Filing Date: July 27, 2004

Ferro Corporation is a major international producer of performance materials sold to a broad range of manufacturers serving diverse markets throughout the world.

The original Complaint charges Ferro and certain of its officers and directors with violations of the Securities Exchange Act of 1934. According to the Complaint, on July 22, 2004, Defendants revealed that the Company was slashing earnings expectations for the second quarter of fiscal 2004 by more than 70% based upon an internal review, purportedly conducted in conjunction with Ferro's closing its books for the quarter, which unearthed a multi-million dollar overstatement of earnings resulting from certain unspecified accounting manipulations. Upon this news, the price of Ferro shares fell by more than 16% to close at $20.68 per share.
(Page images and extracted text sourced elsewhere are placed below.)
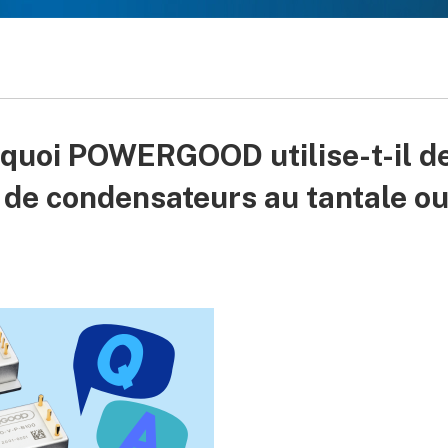
uoi POWERGOOD utilise-t-il d
 de condensateurs au tantale o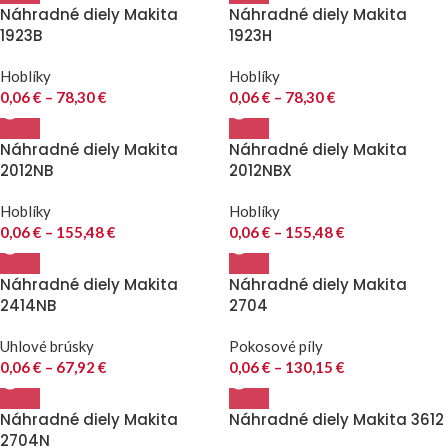
Náhradné diely Makita
Náhradné diely Makita
1923B
1923H
Hoblíky
Hoblíky
0,06
€
–
78,30
€
0,06
€
–
78,30
€
Náhradné diely Makita
Náhradné diely Makita
2012NB
2012NBX
Hoblíky
Hoblíky
0,06
€
–
155,48
€
0,06
€
–
155,48
€
Náhradné diely Makita
Náhradné diely Makita
2414NB
2704
Uhlové brúsky
Pokosové píly
0,06
€
–
67,92
€
0,06
€
–
130,15
€
Náhradné diely Makita
Náhradné diely Makita 3612
2704N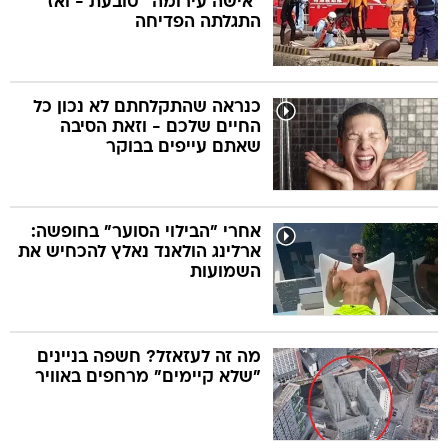
"אישה עירומה" טובעת - ואז
התגלתה הפדיחה
כנראה שהתקלחתם לא נכון כל
החיים שלכם - וזאת הסיבה
שאתם עייפים בבוקר
אחרי "הבילוי הסוער" בחופשה:
ארלינג הולאנד נאלץ להכחיש את
השמועות
מה זה לעזאזל? חשפה בניינים
"שלא קיימים" מרחפים באוויר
The Complaint alleges that Defendants knew but concealed from the investing public that (i) Ferro's polymer additives business was not profitable and was incurring greater losses than had been reported; (ii) that Ferro's efforts to raise the prices of its polymer additives to products to offset increasing raw materials costs had been ineffective, further eroding the Company's revenues and profits; (iii) that the Company's purportedly improving cost controls, especially regarding the Company's polymer additives business, was, in fact, the product of accounting manipulations that deferred and/or materially understated the true operating costs of the business from Ferro's public investors the increasing losses the Company was actually incurring from its polymer additive business; and (iv) that the Company's disclosure controls and procedures were wholly ineffective, contrary to Defendants Ortino's and Gannon's representations to investors.
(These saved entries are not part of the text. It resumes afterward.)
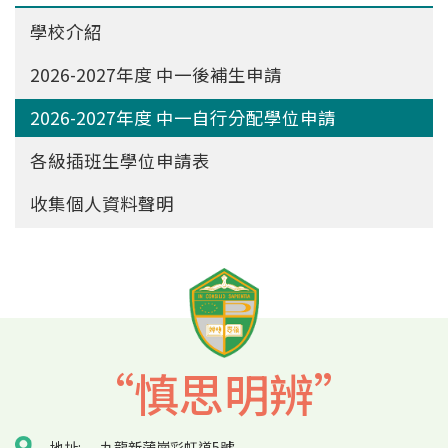
Main
學校介紹
navigation
2026-2027年度 中一後補生申請
2026-2027年度 中一自行分配學位申請
各級插班生學位申請表
收集個人資料聲明
“慎思明辨”
地址:
九龍新蒲崗彩虹道5號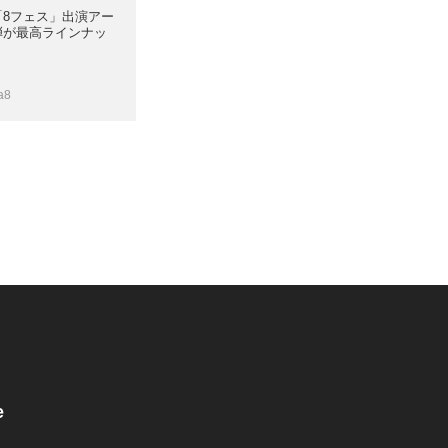
「8フェス」出演アー
弾が最高ラインナッ
a8
e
On January 5, 2005, the Court entered the Order consolidating two similar actions. On February 2, 2005, Judge John M. Manos granted the motion to appoint lead Plaintiff and to approve choice of lead Counsel. On June 20, 2005, a Consolidated Complaint was filed and the Defendants responded by filing a motion to dismiss the Consolidated Complaint. Before any ruling on the motion to dismiss, the Plaintiff filed a First Amended Complaint on October 20, 2005, and again amended the Complaint on February 7, 2006. On March 13, 2006, the Court entered the Order and Notice of Party Dismissal as to one of the individual Defendants.

On May 4, 2006, the Plaintiff filed a Second Amended Complaint. On July 7, 2006, the Defendants filed a motion to dismiss with prejudice the Plaintiff’s Second Amended Complaint.
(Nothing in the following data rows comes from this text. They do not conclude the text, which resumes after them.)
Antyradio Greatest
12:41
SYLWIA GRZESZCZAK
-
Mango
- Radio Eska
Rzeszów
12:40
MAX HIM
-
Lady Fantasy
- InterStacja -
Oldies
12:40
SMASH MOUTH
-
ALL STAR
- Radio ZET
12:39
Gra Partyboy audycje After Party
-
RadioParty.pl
According to a press release dated July 9, 2007, the U.S. District Court for the Northern District of Ohio June 11 dismissed a class securities fraud action claiming Ferro and officials created a "culture of fear" in which employees were forced to engage in accounting manipulations designed to meet market expectations (In re Ferro Corp. Securities Litigation, N.D. Ohio, Lead Case No. 1:04 CV 1440, 6/11/07). The Court concluded that the Plaintiffs failed to meet the fraud and scienter pleading standards of the Private Securities Litigation Reform Act. The Plaintiff's request for leave to amend was denied.

On July 9, 2007, the Plaintiff filed a Notice of Appeal in the Sixth Circuit Court of Appeals. Plaintiff voluntarily dismissed the appeal on September 24, 2007.